Here’s our challenge, however. Though today we stand as complete, whole, spiritual beings, we were not born that way. We were born spiritually naked and sightless. Up until the moment of the new birth, we remained that way. We learned to live as senses-oriented, time-limited beings in a senses, temporal world. The thought of a higher, greater reality did not occur to us, and all too often did not occur to those who trained us.

The habits developed in such a life do not disappear automatically. For this reason, many Christians continue to live their lives as little more than educated animals, longing for a higher purpose but ignorant to the truth that what they long for is already theirs in the new birth. They continue to pursue the shortsighted goals and long for the evanescent pleasures of the world, unaware of anything more substantial.

If they would only read God’s Word! For it is in His Word that God reveals the shallowness of a life without Him and the bountifulness of the life that He has prepared for His people. For those of us who sometimes forget (which would be all of us), it is beneficial to read about God’s estimation of the life that the world offers.

Psalm 144:3, 4
LORD, what is man, that thou takest knowledge of him! Or the son of man, that thou makest account of him!

Man is like to vanity [breath, vapor]: his days are as a shadow that passeth away.

Few men today give a thought to God, and yet God gives much thought to man. Man, who thinks he reigns supreme, is, from God’s point of view, like a breath or a shadow. How substantial are these? Yet God loved us enough to give His only begotten son for us that we might become something more.

Psalm 62:9
Surely men of low degree are vanity, and men of high degree are a lie: to be laid in the balance, they are altogether lighter than vanity.

Here, God forgoes the simile. Rather than comparing man to vanity, He states it simply: man IS vanity! Those of high degree (by man’s standards) may attempt to evade this judgment. Surely, their trophies, their riches, their achievements, must weigh in for some recognition. Not on the scales of eternity. Such a man is still vanity; he’s simply better at lying about it.

Man without God, even at his best, is still vanity.

Psalm 39:5, 6
Behold, thou hast made my days as an handbreadth; and mine age is as nothing before thee: verily every man at his best state is altogether vanity. Selah.

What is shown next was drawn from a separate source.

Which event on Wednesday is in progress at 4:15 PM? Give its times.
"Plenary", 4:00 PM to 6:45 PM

Surely every man walketh in a vain shew: surely they are disquieted [make loud noises] in vain: he heapeth up riches, and knoweth not who shall gather them.

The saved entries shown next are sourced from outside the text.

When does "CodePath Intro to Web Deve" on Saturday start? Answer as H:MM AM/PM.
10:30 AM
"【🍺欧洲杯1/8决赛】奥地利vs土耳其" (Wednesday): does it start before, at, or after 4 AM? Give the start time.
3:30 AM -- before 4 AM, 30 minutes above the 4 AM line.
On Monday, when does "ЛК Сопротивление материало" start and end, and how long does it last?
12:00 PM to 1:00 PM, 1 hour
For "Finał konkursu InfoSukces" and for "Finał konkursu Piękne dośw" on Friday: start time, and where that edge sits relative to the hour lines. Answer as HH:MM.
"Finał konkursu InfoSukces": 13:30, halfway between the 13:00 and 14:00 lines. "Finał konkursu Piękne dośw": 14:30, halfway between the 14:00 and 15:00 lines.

Note that the word “riches” is in italics, indicating that it was not in the original text. Man may heap up many things to his own glory, but these things are only a dream in light of eternity.

Psalm 39:7
And now, Lord, what wait I for? My hope is in thee.

God has graciously given us many things to enjoy in this life, but without Him, that life is still hopeless. As His sons and daughters, all spiritual blessings are ours in the heavenly realm, now and for all eternity.

We are not among those who have no hope. Why share in their desperation? Let us fully walk in our heritage as men and women of body, soul, and spirit.